INPUT DATA:
▼▼▼

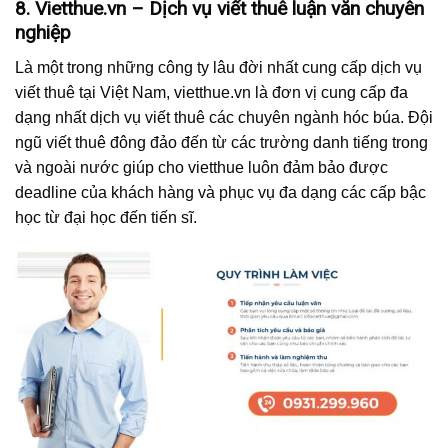
8. Vietthue.vn – Dịch vụ viết thuê luận văn chuyên
nghiệp
Là một trong những công ty lâu đời nhất cung cấp dịch vụ
viết thuê tại Việt Nam, vietthue.vn là đơn vị cung cấp đa
dạng nhất dịch vụ viết thuê các chuyên ngành hóc búa. Đội
ngũ viết thuê đông đảo đến từ các trường danh tiếng trong
và ngoài nước giúp cho vietthue luôn đảm bảo được
deadline của khách hàng và phục vụ đa dạng các cấp bậc
học từ đại học đến tiến sĩ.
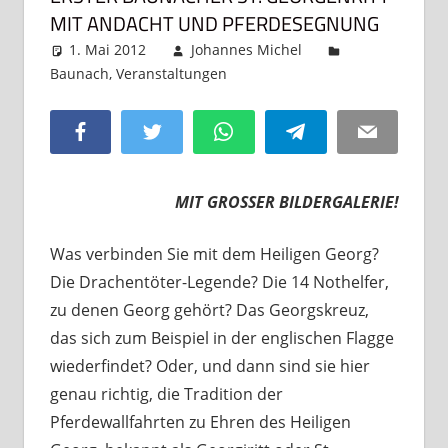
MIT ANDACHT UND PFERDESEGNUNG
1. Mai 2012
Johannes Michel
Baunach
,
Veranstaltungen
Kommentar
hinterlassen
Facebook
Twitter
WhatsApp
Telegram
Email
MIT GROSSER BILDERGALERIE!
Was verbinden Sie mit dem Heiligen Georg?
Die Drachentöter-Legende? Die 14 Nothelfer,
zu denen Georg gehört? Das Georgskreuz,
das sich zum Beispiel in der englischen Flagge
wiederfindet? Oder, und dann sind sie hier
genau richtig, die Tradition der
Pferdewallfahrten zu Ehren des Heiligen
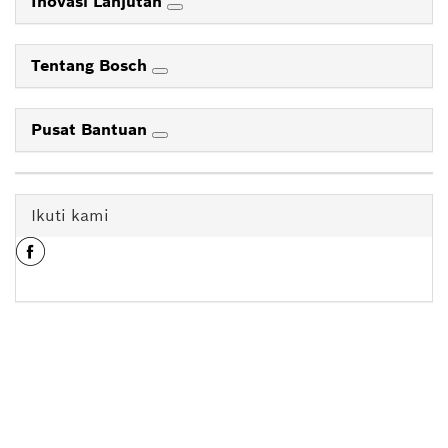
Inovasi Lanjutan
Tentang Bosch
Pusat Bantuan
Ikuti kami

▲▲▲

WHAT NEEDS TO BE DONE:
Give the entries again without a single change, but with no pictures.

SOLUTION FOR THIS TASK:
8. Vietthue.vn – Dịch vụ viết thuê luận văn chuyên
nghiệp
Là một trong những công ty lâu đời nhất cung cấp dịch vụ
viết thuê tại Việt Nam, vietthue.vn là đơn vị cung cấp đa
dạng nhất dịch vụ viết thuê các chuyên ngành hóc búa. Đội
ngũ viết thuê đông đảo đến từ các trường danh tiếng trong
và ngoài nước giúp cho vietthue luôn đảm bảo được
deadline của khách hàng và phục vụ đa dạng các cấp bậc
học từ đại học đến tiến sĩ.
MIT ANDACHT UND PFERDESEGNUNG
1. Mai 2012
Johannes Michel
Baunach
,
Veranstaltungen
Kommentar
hinterlassen
Facebook
Twitter
WhatsApp
Telegram
Email
MIT GROSSER BILDERGALERIE!
Was verbinden Sie mit dem Heiligen Georg?
Die Drachentöter-Legende? Die 14 Nothelfer,
zu denen Georg gehört? Das Georgskreuz,
das sich zum Beispiel in der englischen Flagge
wiederfindet? Oder, und dann sind sie hier
genau richtig, die Tradition der
Pferdewallfahrten zu Ehren des Heiligen
Inovasi Lanjutan
Tentang Bosch
Pusat Bantuan
Ikuti kami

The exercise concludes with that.